Atividade 1
Transcreva o trecho do texto sobre a dengue no Ceará que se inicia nas palavras "A dengue é causada" e termina após as palavras "por outros tipos.".
Atividade 2
Reescreva em forma de lista, mantendo os dados principais, o parágrafo do texto sobre a dengue no Ceará que começa por "Até a semana 41 deste ano".
Atividade 3
Dê continuidade ao texto sobre a dengue no Ceará a partir da última frase apresentada.

Texto do documento
Até a semana epidemiológica 43 (até o dia 25 de outubro deste ano), o sorotipo 3 foi isolado 20 vezes no Estado, segundo a plataforma IntegraSUS.

Cenário de transmissão no Estado

Até a semana 41 deste ano (dia 11 de outubro), foram confirmados 4.097 casos de dengue no Ceará, sendo oito casos graves e nenhum óbito. No mesmo período do ano passado, foram 10.946 casos, com 15 casos graves e seis óbitos. As informações são da Planilha de Notificação Semanal (PNS) da Sesa.

Ainda conforme os levantamentos, outras duas arboviroses tiveram redução: a chikungunya passou de 711 casos, em 2024, para 561, em 2025; já o zika permanece com registros zerados, após dois casos em igual período do ano passado.

De transmissão mais recente, a febre do oropouche foi a única com aumento: em 2024, foram 231 casos, sendo seis em gestantes; já neste ano, está com 706 casos, sendo três em grávidas.

Quatro tipos da dengue

A dengue é causada por quatro sorotipos diferentes do vírus (DENV-1, DENV-2, DENV-3 e DENV-4). A exposição prévia a um deles gera imunidade específica, mas não impede a infecção por outro tipo. Infecções de sorotipos distintos, aliás, aumentam o potencial de formas graves da doença.

Segundo Tanta, boa parte da população cearense nunca teve contato com o DENV-3, o que aumenta a vulnerabilidade coletiva. O último registro significativo de circulação dele no Ceará ocorreu entre 2003 e 2007, quando o vírus provocou surtos regionais, mas sem alcançar a amplitude das grandes epidemias causadas por outros tipos. 

De acordo com a Sesa, desde então, os casos foram esporádicos e controlados. “O dengue 3 nunca provocou uma epidemia imensa como o dengue 1, o 2 ou o 4”, lembra Tanta.

Extrato dos dados
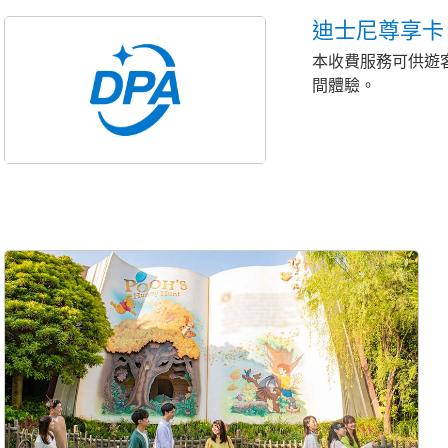
迪士尼尊享卡
本收費服務可供遊
間體驗。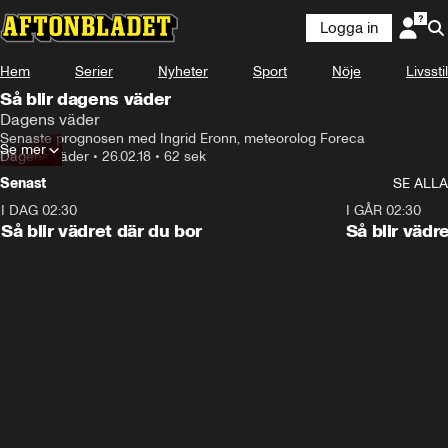
Logga in
Hem
Serier
Nyheter
Sport
Nöje
Livsstil
Så blir dagens väder
Dagens väder
Senaste prognosen med Ingrid Eronn, meteorolog Foreca
Se mer
Dagens väder
•
26.02.18
•
62 sek
Senast
SE ALLA
I DAG 02:30
1:06
I GÅR 02:30
Så blir vädret där du bor
Så blir vädr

Resposta 1
A dengue é causada por quatro sorotipos diferentes do vírus (DENV-1, DENV-2, DENV-3 e DENV-4). A exposição prévia a um deles gera imunidade específica, mas não impede a infecção por outro tipo. Infecções de sorotipos distintos, aliás, aumentam o potencial de formas graves da doença.

Segundo Tanta, boa parte da população cearense nunca teve contato com o DENV-3, o que aumenta a vulnerabilidade coletiva. O último registro significativo de circulação dele no Ceará ocorreu entre 2003 e 2007, quando o vírus provocou surtos regionais, mas sem alcançar a amplitude das grandes epidemias causadas por outros tipos.

Resposta 2
- Até a semana 41 deste ano (11 de outubro): 4.097 casos de dengue confirmados no Ceará, dos quais oito graves, e nenhum óbito.
- Mesmo período do ano passado: 10.946 casos, com 15 graves e seis óbitos.
- Fonte: Planilha de Notificação Semanal (PNS) da Sesa.

Resposta 3
Ou seja, já são cerca de duas décadas sem registros mais intensos. Ainda assim, a Secretaria monitora de perto as condições climáticas e a presença do vetor Aedes aegypti, especialmente no início das chuvas, quando o risco de disseminação aumenta. 

“Estamos pensando em fazer alertas especiais, inclusive no Cariri, porque já começou a chover esporadicamente. A atenção agora é redobrada”, reforça Tanta.

Mão de homem segura um recipiente laranja com água parada mostrando larvas do mosquito Aedes aegypti, transmissor de doenças como dengue, zika e chikungunya.
Legenda: Vigilância de focos do mosquito é essencial diante de surtos em estados vizinhos.
Foto: Nah Jereissati.

Medidas de contenção

O gestor destaca que o enfrentamento depende sobretudo do trabalho cotidiano das equipes municipais e da colaboração da população. 

“O que mais importa é o dia a dia. Quando você tem aumento de infestação súbita, às vezes você não está com a rotina em dia ou tem muitas áreas descobertas, então você tem que ter esse diálogo claro com a comunidade”, afirma.

Entre outras medidas em estudo estão o uso de tecnologias biológicas, como os mosquitos com Wolbachia - bactéria que impede a transmissão da doença -, e a ampliação da vacinação contra a doença, por enquanto exclusiva para o público de 10 a 14 anos.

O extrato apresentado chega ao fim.